Star Trek VII: The One for the Fanboys

Geoff: It’s interesting watching this one in sequence and with someone who doesn’t have a lot of knowledge of the universe. This is an incredibly unwelcoming movie. No one is introduced, nothing is explained. There is zero effort to bring new fans into the series. A movie like this would never get made today.

As a fan, looking back, I’m upset how forced this feels. It’s as if Paramount didn’t have confidence with their new crew, so they insisted the movie crew be involved. I can think of a countless ways this would have worked, but quite obviously, this wasn’t one of them.

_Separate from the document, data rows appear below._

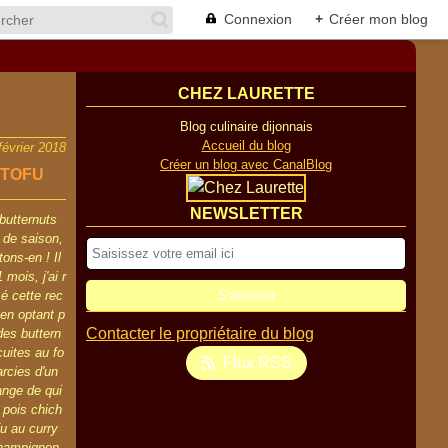
Connexion
+
Créer mon blog
CHEZ LAURETTE
Blog culinaire dijonnais
Accueil du blog
février 2018
Créer un blog avec CanalBlog
 TOFU
NEWSLETTER
butternuts
 de saison,
tons-en ! Il
 mois, j'ai r
sé cette rec
 en optant p
Contacter le propriétaire du blog
des buttern
cuites au fo
Flux RSS
farcies d'un
nge de qui
 pois chich
fu au curry
champignon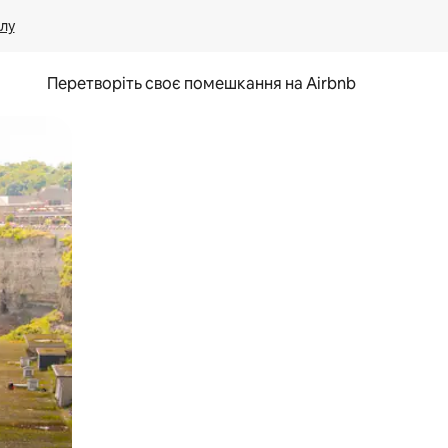
лу
Перетворіть своє помешкання на Airbnb
и дотику та гортання.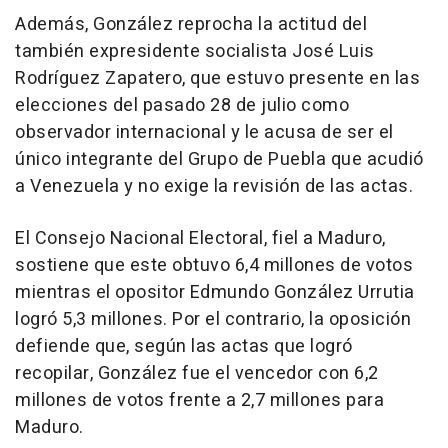
Además, González reprocha la actitud del
también expresidente socialista José Luis
Rodríguez Zapatero, que estuvo presente en las
elecciones del pasado 28 de julio como
observador internacional y le acusa de ser el
único integrante del Grupo de Puebla que acudió
a Venezuela y no exige la revisión de las actas.
El Consejo Nacional Electoral, fiel a Maduro,
sostiene que este obtuvo 6,4 millones de votos
mientras el opositor Edmundo González Urrutia
logró 5,3 millones. Por el contrario, la oposición
defiende que, según las actas que logró
recopilar, González fue el vencedor con 6,2
millones de votos frente a 2,7 millones para
Maduro.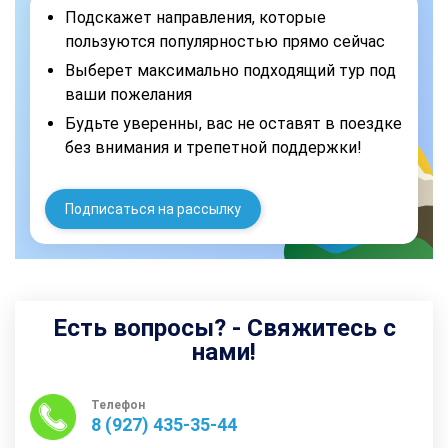
Подскажет направления, которые
пользуются популярностью прямо сейчас
Выберет максимально подходящий тур под
ваши пожелания
Будьте уверенны, вас не оставят в поездке
без внимания и трепетной поддержки!
Подписаться на рассылку
Есть вопросы? - Свяжитесь с
нами!
Телефон
8 (927) 435-35-44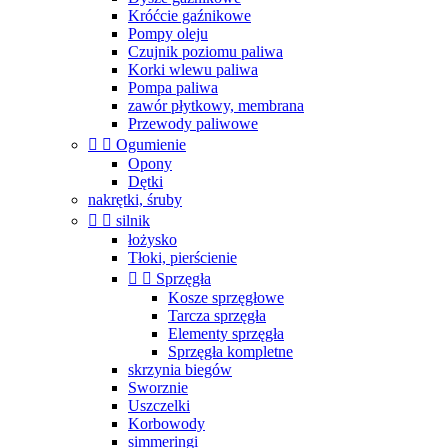
Króćcie gaźnikowe
Pompy oleju
Czujnik poziomu paliwa
Korki wlewu paliwa
Pompa paliwa
zawór płytkowy, membrana
Przewody paliwowe


Ogumienie
Opony
Dętki
nakrętki, śruby


silnik
łożysko
Tłoki, pierścienie


Sprzęgła
Kosze sprzęgłowe
Tarcza sprzęgła
Elementy sprzęgła
Sprzęgła kompletne
skrzynia biegów
Sworznie
Uszczelki
Korbowody
simmeringi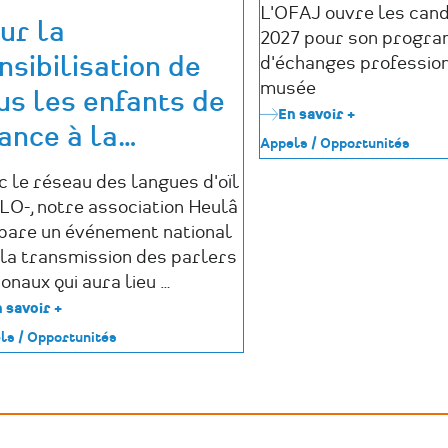
L'OFAJ ouvre les can
ur la
2027 pour son progr
nsibilisation de
d'échanges professio
musée
us les enfants de
En savoir +
sur
ance à la
…
Appel
Appels / Opportunités
à
candidature
c le réseau des langues d'oïl
OFAJ
LO-, notre association Heulâ
2027
:
pare un événement national
2
 la transmission des parlers
mois
onaux qui aura lieu …
dans
un
 savoir +
sur
musée
Pour
ls / Opportunités
allemand
la
sensibilisation
de
tous
les
enfants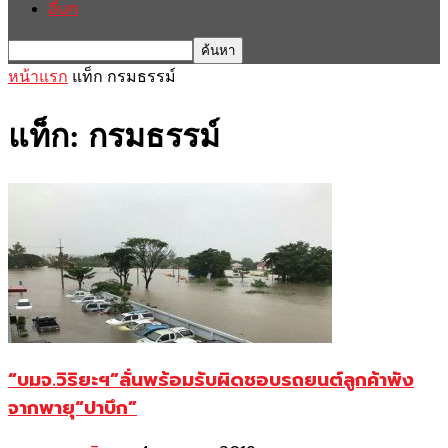
อื่นๆ
หน้าแรก
แท็ก
กรมธรรม์
แท็ก: กรมธรรม์
“บมจ.วิริยะฯ”ลั่นพร้อมรับผิดชอบรถยนต์ลูกค้าพัง
จากพายุ“ปาบึก”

My biggest complaint, and this really is the fatal flaw, is Kirk’s death. It basically had nothing to do with the plot, wasn’t remotely heroic, nothing. The script was done with Kirk, so Kirk dies. How about he dies saving Picard’s life? How about he dies piloting a ship into something to save others. How about literally anything other than being crushed by a falling bridge. Paramount should have just taken the Star Trek keys from Rick Berman at this point.

This isn’t lower on the list (my list, anyway), because there is a lot to like. There are pieces of a good movie in here. For the most part it’s gorgeous. Beautiful dramatic lighting throughout. On the other hand the crash of the Enterprise looks laughably out horrible. There are some touching character moments… but stuff like Data’s emotion chip goes for laughs and usually lands on cringeworthy.

Wait a second, if Picard and Kirk had failed… wouldn’t that mean they just go into the Nexus again, giving them essentially endless tries to stop Soren? Ugh, it makes my brain hurt.

I ranked this the best of the worst Trek movies. It’s not one I plan to re-watch. I just wish the cinematographer on this one (John A. Alonzo, who also did Chinatown and Close Encounters of the Third Kind) had worked on First Contact since that movie looked like crap.

Rank: 9th

Carolina: For anyone who is not familiar with the Next Generation crew, you’ll be pretty much lost in this movie. We get no proper introduction, and even though the movie tries to pass the torch, it doesn’t really follow through on that. This movie is clearly made for the fans of the show without wanting to bring in a new crowd to the franchise. I’m not just saying that because we get no proper introduction, we also get subplots that would only matter to the fans because they’re callbacks to some episodes, like the emotion chip or Picard's family.

And the whole plot of the movie is a head scratcher, there aren't any big stakes or consequences, especially when you start thinking about what the ending implies. I'm talking about the Nexus, the big plot device where you can go and make all your dreams come true. Since they never actually explain the rules for this place, questions arise. Questions like: If Picard can go anywhere in time, why does he go back minutes before the explosion? When he needs help, why does he enlist the help of an out of shape and retired Kirk? It seems like the Nexus is an easy place to leave, once you know it’s not real, so what's the conflict? If he fails in his mission to stop Soran, couldn't he let himself get stuck by the Nexus again and just try again? Shouldn't Kirk immediately age when he gets out of the Nexus? Why didn't Soran just use all his time and money to get a space suit and a ship, fly in front of the Nexus, and just float there to get sucked in? Do they actually escape the Nexus in the end, or is that ending fight still in the Nexus? I have plenty more questions, but you get my point. In the end, this is a bad introduction to these beloved characters into the film universe.